** Opening SOURCE INFORMATION block **
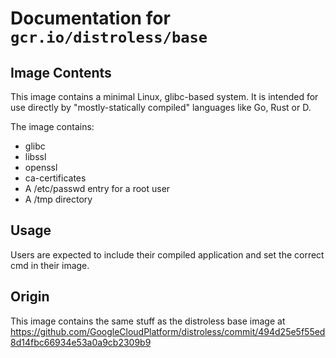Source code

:# Documentation for `gcr.io/distroless/base`

## Image Contents

This image contains a minimal Linux, glibc-based system. It is intended for use directly by "mostly-statically compiled" languages like Go, Rust or D.

The image contains:

* glibc
* libssl
* openssl
* ca-certificates
* A /etc/passwd entry for a root user
* A /tmp directory

## Usage

Users are expected to include their compiled application and set the correct cmd in their image.



## Origin

This image contains the same stuff as the distroless base image at https://github.com/GoogleCloudPlatform/distroless/commit/494d25e5f55ed8d14fbc66934e53a0a9cb2309b9
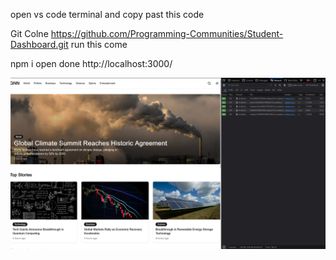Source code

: open vs code terminal and copy past this code

Git Colne https://github.com/Programming-Communities/Student-Dashboard.git
run this come

npm i
open done http://localhost:3000/

![alt text](<Screenshot 2024-11-20 053317.png>)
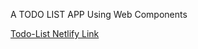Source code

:A TODO LIST APP Using Web Components

[Todo-List Netlify Link](https://todo-list-webcomponents.netlify.app/)
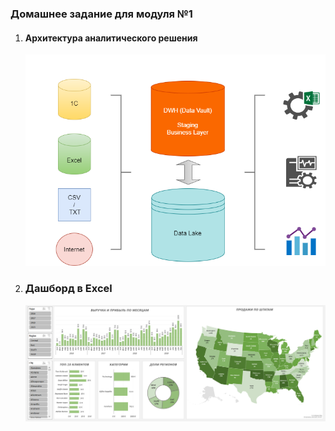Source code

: ### Домашнее задание для модуля №1

1. #### Архитектура аналитического решения
   
   ![Схема](https://github.com/EvgeniyLezh/data-engineering-study/blob/main/module01/Архитектура%20аналитического%20решения%20(схема).png)
   

2. ### Дашборд в Excel

   ![Схема](https://github.com/EvgeniyLezh/data-engineering-study/blob/main/module01/Excel%20dashboard.png)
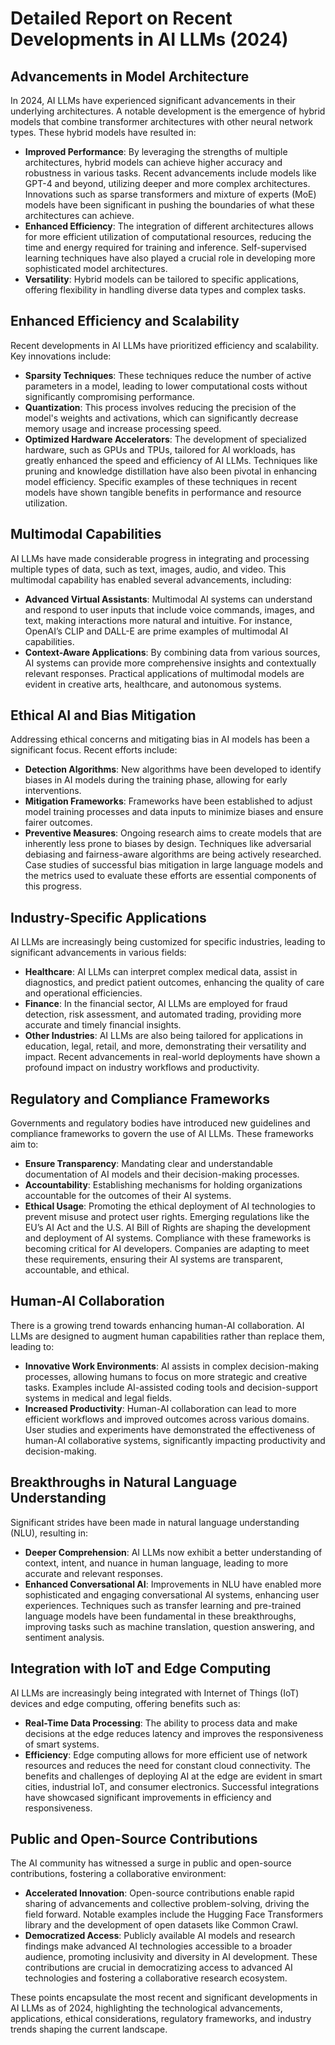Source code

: # Detailed Report on Recent Developments in AI LLMs (2024)

## Advancements in Model Architecture

In 2024, AI LLMs have experienced significant advancements in their underlying architectures. A notable development is the emergence of hybrid models that combine transformer architectures with other neural network types. These hybrid models have resulted in:

- **Improved Performance**: By leveraging the strengths of multiple architectures, hybrid models can achieve higher accuracy and robustness in various tasks. Recent advancements include models like GPT-4 and beyond, utilizing deeper and more complex architectures. Innovations such as sparse transformers and mixture of experts (MoE) models have been significant in pushing the boundaries of what these architectures can achieve.
- **Enhanced Efficiency**: The integration of different architectures allows for more efficient utilization of computational resources, reducing the time and energy required for training and inference. Self-supervised learning techniques have also played a crucial role in developing more sophisticated model architectures.
- **Versatility**: Hybrid models can be tailored to specific applications, offering flexibility in handling diverse data types and complex tasks.

## Enhanced Efficiency and Scalability

Recent developments in AI LLMs have prioritized efficiency and scalability. Key innovations include:

- **Sparsity Techniques**: These techniques reduce the number of active parameters in a model, leading to lower computational costs without significantly compromising performance.
- **Quantization**: This process involves reducing the precision of the model's weights and activations, which can significantly decrease memory usage and increase processing speed.
- **Optimized Hardware Accelerators**: The development of specialized hardware, such as GPUs and TPUs, tailored for AI workloads, has greatly enhanced the speed and efficiency of AI LLMs. Techniques like pruning and knowledge distillation have also been pivotal in enhancing model efficiency. Specific examples of these techniques in recent models have shown tangible benefits in performance and resource utilization.

## Multimodal Capabilities

AI LLMs have made considerable progress in integrating and processing multiple types of data, such as text, images, audio, and video. This multimodal capability has enabled several advancements, including:

- **Advanced Virtual Assistants**: Multimodal AI systems can understand and respond to user inputs that include voice commands, images, and text, making interactions more natural and intuitive. For instance, OpenAI’s CLIP and DALL-E are prime examples of multimodal AI capabilities.
- **Context-Aware Applications**: By combining data from various sources, AI systems can provide more comprehensive insights and contextually relevant responses. Practical applications of multimodal models are evident in creative arts, healthcare, and autonomous systems.

## Ethical AI and Bias Mitigation

Addressing ethical concerns and mitigating bias in AI models has been a significant focus. Recent efforts include:

- **Detection Algorithms**: New algorithms have been developed to identify biases in AI models during the training phase, allowing for early interventions.
- **Mitigation Frameworks**: Frameworks have been established to adjust model training processes and data inputs to minimize biases and ensure fairer outcomes.
- **Preventive Measures**: Ongoing research aims to create models that are inherently less prone to biases by design. Techniques like adversarial debiasing and fairness-aware algorithms are being actively researched. Case studies of successful bias mitigation in large language models and the metrics used to evaluate these efforts are essential components of this progress.

## Industry-Specific Applications

AI LLMs are increasingly being customized for specific industries, leading to significant advancements in various fields:

- **Healthcare**: AI LLMs can interpret complex medical data, assist in diagnostics, and predict patient outcomes, enhancing the quality of care and operational efficiencies.
- **Finance**: In the financial sector, AI LLMs are employed for fraud detection, risk assessment, and automated trading, providing more accurate and timely financial insights.
- **Other Industries**: AI LLMs are also being tailored for applications in education, legal, retail, and more, demonstrating their versatility and impact. Recent advancements in real-world deployments have shown a profound impact on industry workflows and productivity.

## Regulatory and Compliance Frameworks

Governments and regulatory bodies have introduced new guidelines and compliance frameworks to govern the use of AI LLMs. These frameworks aim to:

- **Ensure Transparency**: Mandating clear and understandable documentation of AI models and their decision-making processes.
- **Accountability**: Establishing mechanisms for holding organizations accountable for the outcomes of their AI systems.
- **Ethical Usage**: Promoting the ethical deployment of AI technologies to prevent misuse and protect user rights. Emerging regulations like the EU’s AI Act and the U.S. AI Bill of Rights are shaping the development and deployment of AI systems. Compliance with these frameworks is becoming critical for AI developers. Companies are adapting to meet these requirements, ensuring their AI systems are transparent, accountable, and ethical.

## Human-AI Collaboration

There is a growing trend towards enhancing human-AI collaboration. AI LLMs are designed to augment human capabilities rather than replace them, leading to:

- **Innovative Work Environments**: AI assists in complex decision-making processes, allowing humans to focus on more strategic and creative tasks. Examples include AI-assisted coding tools and decision-support systems in medical and legal fields.
- **Increased Productivity**: Human-AI collaboration can lead to more efficient workflows and improved outcomes across various domains. User studies and experiments have demonstrated the effectiveness of human-AI collaborative systems, significantly impacting productivity and decision-making.

## Breakthroughs in Natural Language Understanding

Significant strides have been made in natural language understanding (NLU), resulting in:

- **Deeper Comprehension**: AI LLMs now exhibit a better understanding of context, intent, and nuance in human language, leading to more accurate and relevant responses.
- **Enhanced Conversational AI**: Improvements in NLU have enabled more sophisticated and engaging conversational AI systems, enhancing user experiences. Techniques such as transfer learning and pre-trained language models have been fundamental in these breakthroughs, improving tasks such as machine translation, question answering, and sentiment analysis.

## Integration with IoT and Edge Computing

AI LLMs are increasingly being integrated with Internet of Things (IoT) devices and edge computing, offering benefits such as:

- **Real-Time Data Processing**: The ability to process data and make decisions at the edge reduces latency and improves the responsiveness of smart systems.
- **Efficiency**: Edge computing allows for more efficient use of network resources and reduces the need for constant cloud connectivity. The benefits and challenges of deploying AI at the edge are evident in smart cities, industrial IoT, and consumer electronics. Successful integrations have showcased significant improvements in efficiency and responsiveness.

## Public and Open-Source Contributions

The AI community has witnessed a surge in public and open-source contributions, fostering a collaborative environment:

- **Accelerated Innovation**: Open-source contributions enable rapid sharing of advancements and collective problem-solving, driving the field forward. Notable examples include the Hugging Face Transformers library and the development of open datasets like Common Crawl.
- **Democratized Access**: Publicly available AI models and research findings make advanced AI technologies accessible to a broader audience, promoting inclusivity and diversity in AI development. These contributions are crucial in democratizing access to advanced AI technologies and fostering a collaborative research ecosystem.

These points encapsulate the most recent and significant developments in AI LLMs as of 2024, highlighting the technological advancements, applications, ethical considerations, regulatory frameworks, and industry trends shaping the current landscape.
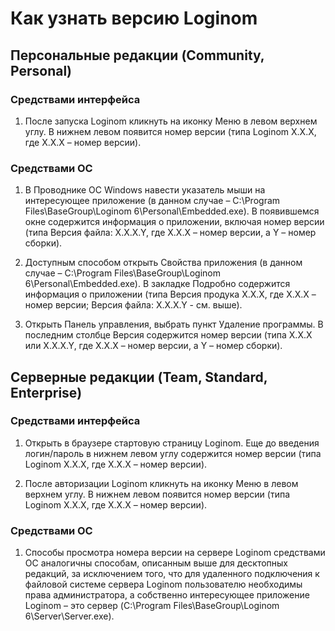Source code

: # Как узнать версию Loginom

## Персональные редакции (Community, Personal)

### Средствами интерфейса

1. После запуска Loginom кликнуть на иконку Меню в левом верхнем углу. В нижнем левом появится номер версии (типа Loginom X.X.X, где X.X.X  –  номер версии).

### Средствами ОС

1. В Проводнике OC Windows навести указатель мыши на интересующее приложение (в данном случае – C:\Program Files\BaseGroup\Loginom 6\Personal\Embedded.exe). В появившемся окне содержится информация о приложении, включая номер версии (типа Версия файла: X.X.X.Y, где X.X.X  –  номер версии, а Y  –  номер сборки).

2. Доступным способом открыть Свойства приложения (в данном случае – C:\Program Files\BaseGroup\Loginom 6\Personal\Embedded.exe). В закладке Подробно содержится информация о приложении (типа Версия продука X.X.X, где X.X.X  –  номер версии; Версия файла: X.X.X.Y - см. выше).

3. Открыть Панель управления, выбрать пункт Удаление программы. В последним столбце Версия содержится номер версии (типа X.X.X или X.X.X.Y, где X.X.X  –  номер версии, а Y  –  номер сборки).  

## Серверные редакции (Team, Standard, Enterprise)

### Средствами интерфейса

1. Открыть в браузере стартовую страницу Loginom. Еще до введения логин/пароль в нижнем левом углу содержится номер версии (типа Loginom X.X.X, где X.X.X  –  номер версии).

2. После авторизации Loginom кликнуть на иконку Меню в левом верхнем углу. В нижнем левом появится номер версии (типа Loginom X.X.X, где X.X.X  –  номер версии).

### Средствами ОС

1. Способы просмотра номера версии на сервере Loginom средствами ОС аналогичны способам, описанным выше для десктопных редакций, за исключением того, что для удаленного подключения к файловой системе сервера Loginom пользователю необходимы права администратора, а собственно интересующее приложение Loginom – это сервер (C:\Program Files\BaseGroup\Loginom 6\Server\Server.exe).
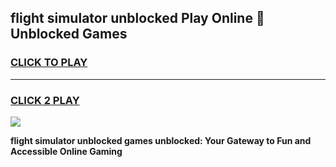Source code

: 
## flight simulator unblocked Play Online 👋 Unblocked Games
<h3>
<a href="https://premium.freeplayer.one?title=flight_simulator_unblocked&ref=19F">CLICK TO PLAY</a></h3>
<hr>

<h3>
<a href="https://premium.freeplayer.one?title=flight_simulator_unblocked&ref=19F">CLICK 2 PLAY</a>
  
</h3>

<a href="https://premium.freeplayer.one?title=flight_simulator_unblocked&ref=19F"><img src="https://clearcache.store/games.png"></a>


**flight simulator unblocked games unblocked: Your Gateway to Fun and Accessible Online Gaming**
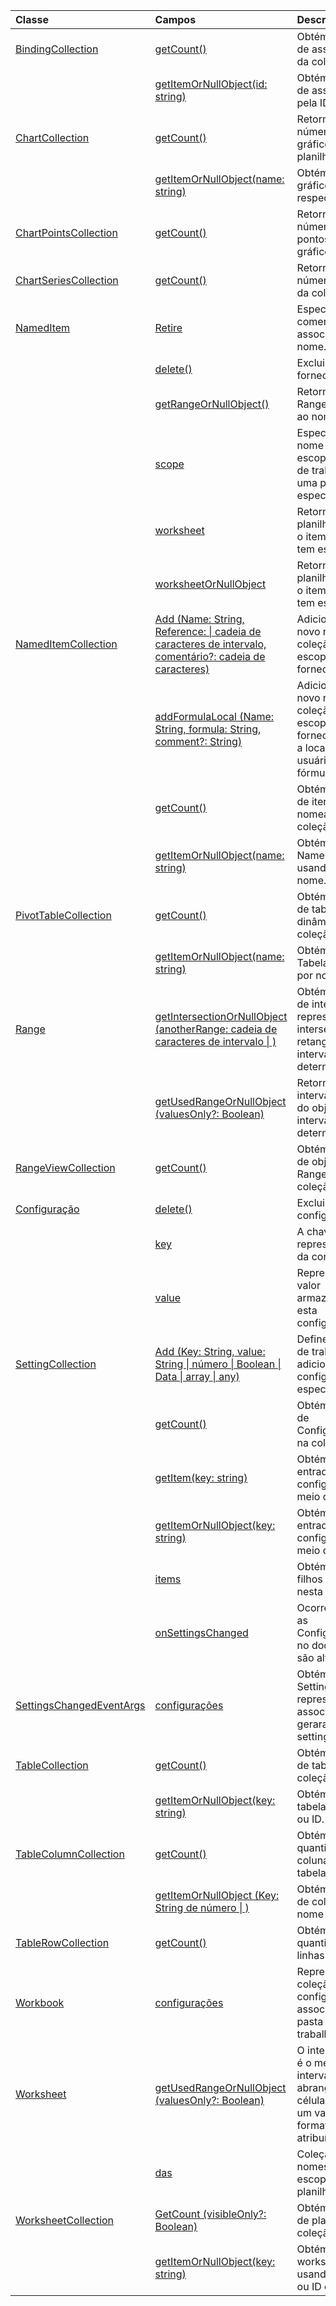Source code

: | Classe | Campos | Descrição |
|:---|:---|:---|
|[BindingCollection](/javascript/api/excel/excel.bindingcollection)|[getCount()](/javascript/api/excel/excel.bindingcollection#getcount--)|Obtém o número de associações da coleção.|
||[getItemOrNullObject(id: string)](/javascript/api/excel/excel.bindingcollection#getitemornullobject-id-)|Obtém um objeto de associação pela ID.|
|[ChartCollection](/javascript/api/excel/excel.chartcollection)|[getCount()](/javascript/api/excel/excel.chartcollection#getcount--)|Retorna o número de gráficos da planilha.|
||[getItemOrNullObject(name: string)](/javascript/api/excel/excel.chartcollection#getitemornullobject-name-)|Obtém um gráfico usando o respectivo nome.|
|[ChartPointsCollection](/javascript/api/excel/excel.chartpointscollection)|[getCount()](/javascript/api/excel/excel.chartpointscollection#getcount--)|Retorna o número de pontos do gráfico da série.|
|[ChartSeriesCollection](/javascript/api/excel/excel.chartseriescollection)|[getCount()](/javascript/api/excel/excel.chartseriescollection#getcount--)|Retorna o número de série da coleção.|
|[NamedItem](/javascript/api/excel/excel.nameditem)|[Retire](/javascript/api/excel/excel.nameditem#comment)|Especifica o comentário associado a esse nome.|
||[delete()](/javascript/api/excel/excel.nameditem#delete--)|Exclui o nome fornecido.|
||[getRangeOrNullObject()](/javascript/api/excel/excel.nameditem#getrangeornullobject--)|Retorna o objeto Range associado ao nome.|
||[scope](/javascript/api/excel/excel.nameditem#scope)|Especifica se o nome tem como escopo a pasta de trabalho ou uma planilha específica.|
||[worksheet](/javascript/api/excel/excel.nameditem#worksheet)|Retorna a planilha em que o item nomeado tem escopo.|
||[worksheetOrNullObject](/javascript/api/excel/excel.nameditem#worksheetornullobject)|Retorna a planilha em que o item nomeado tem escopo.|
|[NamedItemCollection](/javascript/api/excel/excel.nameditemcollection)|[Add (Name: String, Reference: \| cadeia de caracteres de intervalo, comentário?: cadeia de caracteres)](/javascript/api/excel/excel.nameditemcollection#add-name--reference--comment-)|Adiciona um novo nome à coleção do escopo fornecido.|
||[addFormulaLocal (Name: String, formula: String, comment?: String)](/javascript/api/excel/excel.nameditemcollection#addformulalocal-name--formula--comment-)|Adiciona um novo nome à coleção de escopo fornecido usando a localidade do usuário para a fórmula.|
||[getCount()](/javascript/api/excel/excel.nameditemcollection#getcount--)|Obtém o número de itens nomeados na coleção.|
||[getItemOrNullObject(name: string)](/javascript/api/excel/excel.nameditemcollection#getitemornullobject-name-)|Obtém um objeto NamedItem usando seu nome.|
|[PivotTableCollection](/javascript/api/excel/excel.pivottablecollection)|[getCount()](/javascript/api/excel/excel.pivottablecollection#getcount--)|Obtém o número de tabelas dinâmicas na coleção.|
||[getItemOrNullObject(name: string)](/javascript/api/excel/excel.pivottablecollection#getitemornullobject-name-)|Obtém uma Tabela Dinâmica por nome.|
|[Range](/javascript/api/excel/excel.range)|[getIntersectionOrNullObject (anotherRange: cadeia de caracteres de intervalo \| )](/javascript/api/excel/excel.range#getintersectionornullobject-anotherrange-)|Obtém o objeto de intervalo que representa a interseção retangular dos intervalos determinados.|
||[getUsedRangeOrNullObject (valuesOnly?: Boolean)](/javascript/api/excel/excel.range#getusedrangeornullobject-valuesonly-)|Retorna o intervalo usado do objeto de intervalo determinado.|
|[RangeViewCollection](/javascript/api/excel/excel.rangeviewcollection)|[getCount()](/javascript/api/excel/excel.rangeviewcollection#getcount--)|Obtém o número de objetos RangeView na coleção.|
|[Configuração](/javascript/api/excel/excel.setting)|[delete()](/javascript/api/excel/excel.setting#delete--)|Exclui a configuração.|
||[key](/javascript/api/excel/excel.setting#key)|A chave que representa a ID da configuração.|
||[value](/javascript/api/excel/excel.setting#value)|Representa o valor armazenado para esta configuração.|
|[SettingCollection](/javascript/api/excel/excel.settingcollection)|[Add (Key: String, value: String \| número \| Boolean \| Data \| array <any> \| any)](/javascript/api/excel/excel.settingcollection#add-key--value-)|Define na pasta de trabalho ou adiciona a ela a configuração especificada.|
||[getCount()](/javascript/api/excel/excel.settingcollection#getcount--)|Obtém o número de Configurações na coleção.|
||[getItem(key: string)](/javascript/api/excel/excel.settingcollection#getitem-key-)|Obtém uma entrada de configuração por meio da tecla.|
||[getItemOrNullObject(key: string)](/javascript/api/excel/excel.settingcollection#getitemornullobject-key-)|Obtém uma entrada de configuração por meio da tecla.|
||[items](/javascript/api/excel/excel.settingcollection#items)|Obtém os itens filhos carregados nesta coleção.|
||[onSettingsChanged](/javascript/api/excel/excel.settingcollection#onsettingschanged)|Ocorre quando as Configurações no documento são alteradas.|
|[SettingsChangedEventArgs](/javascript/api/excel/excel.settingschangedeventargs)|[configurações](/javascript/api/excel/excel.settingschangedeventargs#settings)|Obtém o objeto Setting, que representa as associações que geraram o evento settingsChanged.|
|[TableCollection](/javascript/api/excel/excel.tablecollection)|[getCount()](/javascript/api/excel/excel.tablecollection#getcount--)|Obtém o número de tabelas na coleção.|
||[getItemOrNullObject(key: string)](/javascript/api/excel/excel.tablecollection#getitemornullobject-key-)|Obtém uma tabela pelo nome ou ID.|
|[TableColumnCollection](/javascript/api/excel/excel.tablecolumncollection)|[getCount()](/javascript/api/excel/excel.tablecolumncollection#getcount--)|Obtém a quantidade de colunas na tabela.|
||[getItemOrNullObject (Key: String de número \| )](/javascript/api/excel/excel.tablecolumncollection#getitemornullobject-key-)|Obtém um objeto de coluna por nome ou ID.|
|[TableRowCollection](/javascript/api/excel/excel.tablerowcollection)|[getCount()](/javascript/api/excel/excel.tablerowcollection#getcount--)|Obtém a quantidade de linhas na tabela.|
|[Workbook](/javascript/api/excel/excel.workbook)|[configurações](/javascript/api/excel/excel.workbook#settings)|Representa uma coleção de configurações associada à pasta de trabalho.|
|[Worksheet](/javascript/api/excel/excel.worksheet)|[getUsedRangeOrNullObject (valuesOnly?: Boolean)](/javascript/api/excel/excel.worksheet#getusedrangeornullobject-valuesonly-)|O intervalo usado é o menor intervalo que abrange todas as células que têm um valor ou uma formatação atribuída a elas.|
||[das](/javascript/api/excel/excel.worksheet#names)|Coleção de nomes com escopo para a planilha atual.|
|[WorksheetCollection](/javascript/api/excel/excel.worksheetcollection)|[GetCount (visibleOnly?: Boolean)](/javascript/api/excel/excel.worksheetcollection#getcount-visibleonly-)|Obtém o número de planilhas na coleção.|
||[getItemOrNullObject(key: string)](/javascript/api/excel/excel.worksheetcollection#getitemornullobject-key-)|Obtém um objeto worksheet usando o Nome ou ID dele.|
** Closing SOURCE INFORMATION block **
▶ **WORK TO BE COMPLETED**
Please copy the material above word for word, from its first line up to and including the line with "AI LLMs (2024)", and leave out the pictures.

▶ **RESULT OF THIS TASK**
Source code

:# Documentation for `gcr.io/distroless/base`

## Image Contents

This image contains a minimal Linux, glibc-based system. It is intended for use directly by "mostly-statically compiled" languages like Go, Rust or D.

The image contains:

* glibc
* libssl
* openssl
* ca-certificates
* A /etc/passwd entry for a root user
* A /tmp directory

## Usage

Users are expected to include their compiled application and set the correct cmd in their image.



## Origin

This image contains the same stuff as the distroless base image at https://github.com/GoogleCloudPlatform/distroless/commit/494d25e5f55ed8d14fbc66934e53a0a9cb2309b9
Source code

: open vs code terminal and copy past this code

Git Colne https://github.com/Programming-Communities/Student-Dashboard.git
run this come

npm i
open done http://localhost:3000/

![alt text](<Screenshot 2024-11-20 053317.png>)
Source code

:A TODO LIST APP Using Web Components

[Todo-List Netlify Link](https://todo-list-webcomponents.netlify.app/)
Source code

: ### Домашнее задание для модуля №1

1. #### Архитектура аналитического решения
   
   ![Схема](https://github.com/EvgeniyLezh/data-engineering-study/blob/main/module01/Архитектура%20аналитического%20решения%20(схема).png)
   

2. ### Дашборд в Excel

   ![Схема](https://github.com/EvgeniyLezh/data-engineering-study/blob/main/module01/Excel%20dashboard.png)
Source code

: # Detailed Report on Recent Developments in AI LLMs (2024)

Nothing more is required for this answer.